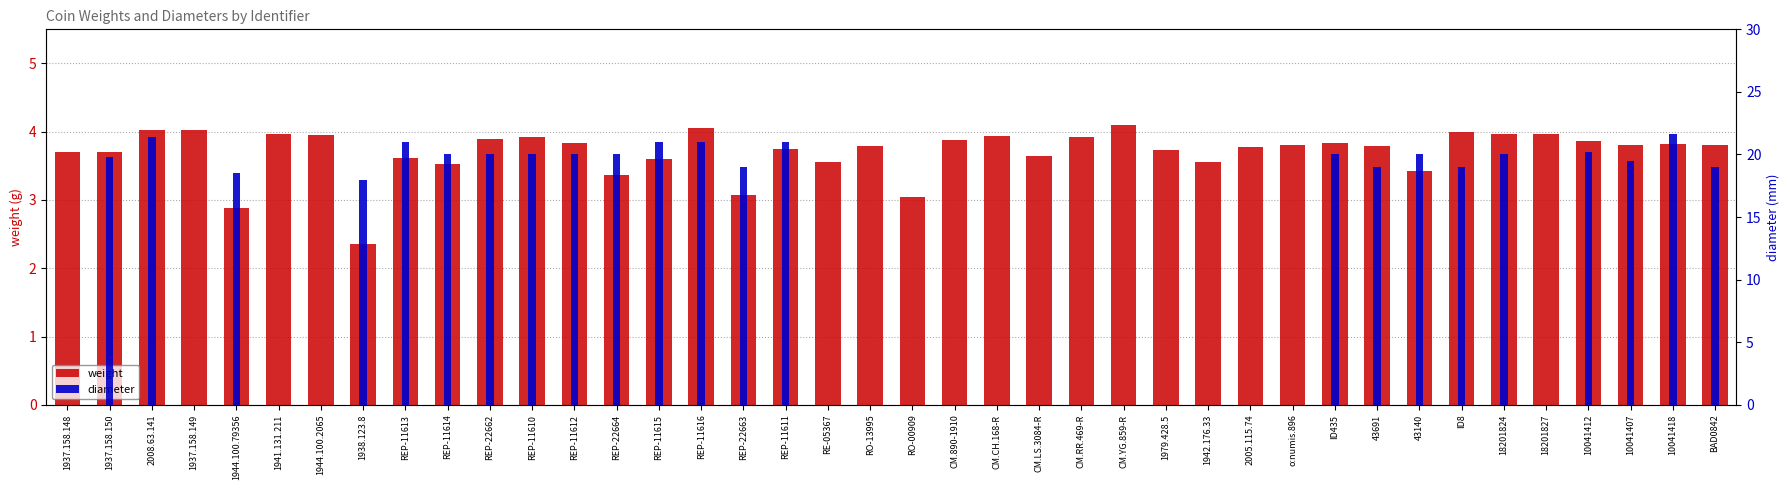

Reading left to right, list all the values displayed in this chart.

weight: 1937.158.148=3.7	1937.158.150=3.7	2008.63.141=4.0	1937.158.149=4.0	1944.100.79356=2.9	1941.131.211=4.0	1944.100.2065=4.0	1938.123.8=2.4	REP-11613=3.6	REP-11614=3.5	REP-22662=3.9	REP-11610=3.9	REP-11612=3.8	REP-22664=3.4	REP-11615=3.6	REP-11616=4.1	REP-22663=3.1	REP-11611=3.8	RE-05367=3.5	RO-13995=3.8	RO-00909=3.0	CM.890-1910=3.9	CM.CH.168-R=3.9	CM.LS.3084-R=3.6	CM.RR.469-R=3.9	CM.YG.859-R=4.1	1979.428.5=3.7	1942.176.33=3.6	2005.115.74=3.8	o:numis.896=3.8	ID435=3.8	43691=3.8	43140=3.4	ID8=4.0	18201824=4.0	18201827=4.0	10041412=3.9	10041407=3.8	10041418=3.8	BAD0842=3.8
diameter: 1937.158.148=0.0	1937.158.150=19.8	2008.63.141=21.4	1937.158.149=0.0	1944.100.79356=18.5	1941.131.211=0.0	1944.100.2065=0.0	1938.123.8=18.0	REP-11613=21.0	REP-11614=20.0	REP-22662=20.0	REP-11610=20.0	REP-11612=20.0	REP-22664=20.0	REP-11615=21.0	REP-11616=21.0	REP-22663=19.0	REP-11611=21.0	RE-05367=0.0	RO-13995=0.0	RO-00909=0.0	CM.890-1910=0.0	CM.CH.168-R=0.0	CM.LS.3084-R=0.0	CM.RR.469-R=0.0	CM.YG.859-R=0.0	1979.428.5=0.0	1942.176.33=0.0	2005.115.74=0.0	o:numis.896=0.0	ID435=20.0	43691=19.0	43140=20.0	ID8=19.0	18201824=20.0	18201827=0.0	10041412=20.2	10041407=19.5	10041418=21.6	BAD0842=19.0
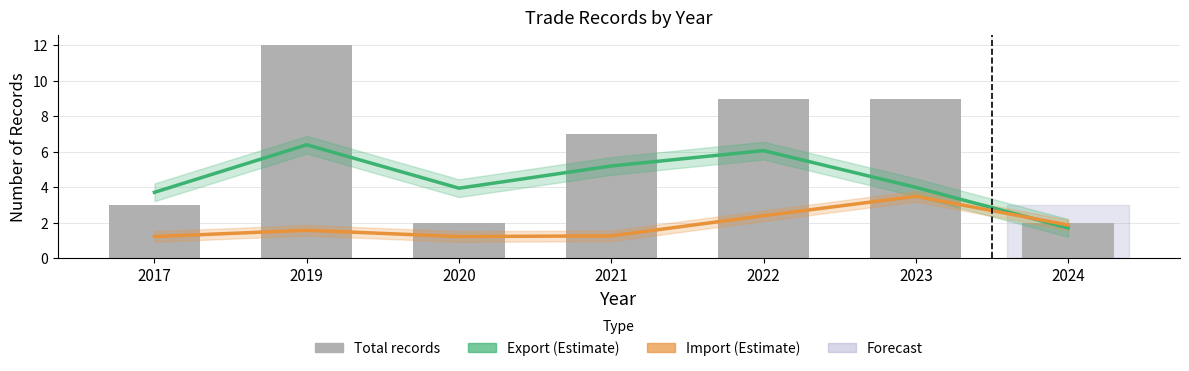

The value of Export (Estimate) at 2024 is 2.6. True or false?

False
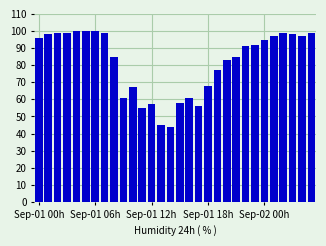

Are the bars horizontal?

No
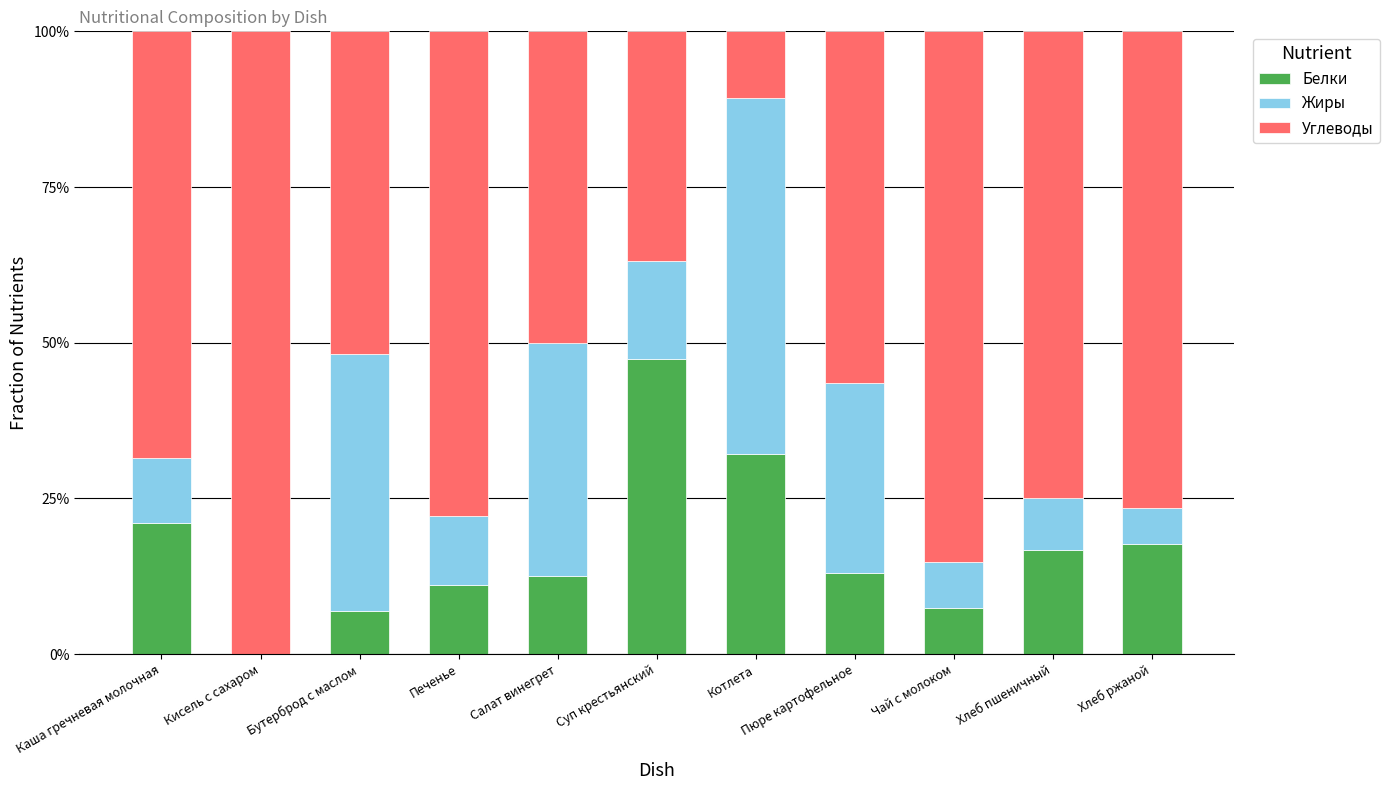

Read the Белки value at Суп крестьянский.

47.4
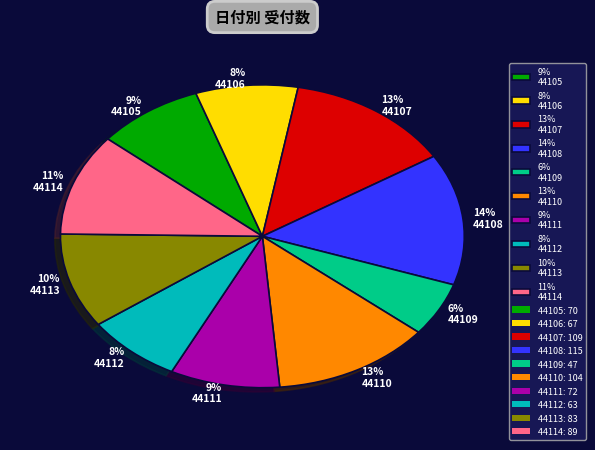

What is the ratio of the value at 8% 44112 to the value at 9% 44105?

0.9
##############################
◆ **PROMPT**
Lay out every line of the items above as a Markdown table with two columns, Row and Line, giving each line its own numbered row and skipping blank lines. Leave the pictures out.

◆ **OUTPUT BELOW**
| Row | Line |
|---|---|
| 1 | Reading left to right, list all the values displayed in this chart. |
| 2 | weight: 1937.158.148=3.7	1937.158.150=3.7	2008.63.141=4.0	1937.158.149=4.0	1944.100.79356=2.9	1941.131.211=4.0	1944.100.2065=4.0	1938.123.8=2.4	REP-11613=3.6	REP-11614=3.5	REP-22662=3.9	REP-11610=3.9	REP-11612=3.8	REP-22664=3.4	REP-11615=3.6	REP-11616=4.1	REP-22663=3.1	REP-11611=3.8	RE-05367=3.5	RO-13995=3.8	RO-00909=3.0	CM.890-1910=3.9	CM.CH.168-R=3.9	CM.LS.3084-R=3.6	CM.RR.469-R=3.9	CM.YG.859-R=4.1	1979.428.5=3.7	1942.176.33=3.6	2005.115.74=3.8	o:numis.896=3.8	ID435=3.8	43691=3.8	43140=3.4	ID8=4.0	18201824=4.0	18201827=4.0	10041412=3.9	10041407=3.8	10041418=3.8	BAD0842=3.8 |
| 3 | diameter: 1937.158.148=0.0	1937.158.150=19.8	2008.63.141=21.4	1937.158.149=0.0	1944.100.79356=18.5	1941.131.211=0.0	1944.100.2065=0.0	1938.123.8=18.0	REP-11613=21.0	REP-11614=20.0	REP-22662=20.0	REP-11610=20.0	REP-11612=20.0	REP-22664=20.0	REP-11615=21.0	REP-11616=21.0	REP-22663=19.0	REP-11611=21.0	RE-05367=0.0	RO-13995=0.0	RO-00909=0.0	CM.890-1910=0.0	CM.CH.168-R=0.0	CM.LS.3084-R=0.0	CM.RR.469-R=0.0	CM.YG.859-R=0.0	1979.428.5=0.0	1942.176.33=0.0	2005.115.74=0.0	o:numis.896=0.0	ID435=20.0	43691=19.0	43140=20.0	ID8=19.0	18201824=20.0	18201827=0.0	10041412=20.2	10041407=19.5	10041418=21.6	BAD0842=19.0 |
| 4 | The value of Export (Estimate) at 2024 is 2.6. True or false? |
| 5 | False |
| 6 | Are the bars horizontal? |
| 7 | No |
| 8 | Read the Белки value at Суп крестьянский. |
| 9 | 47.4 |
| 10 | What is the ratio of the value at 8% 44112 to the value at 9% 44105? |
| 11 | 0.9 |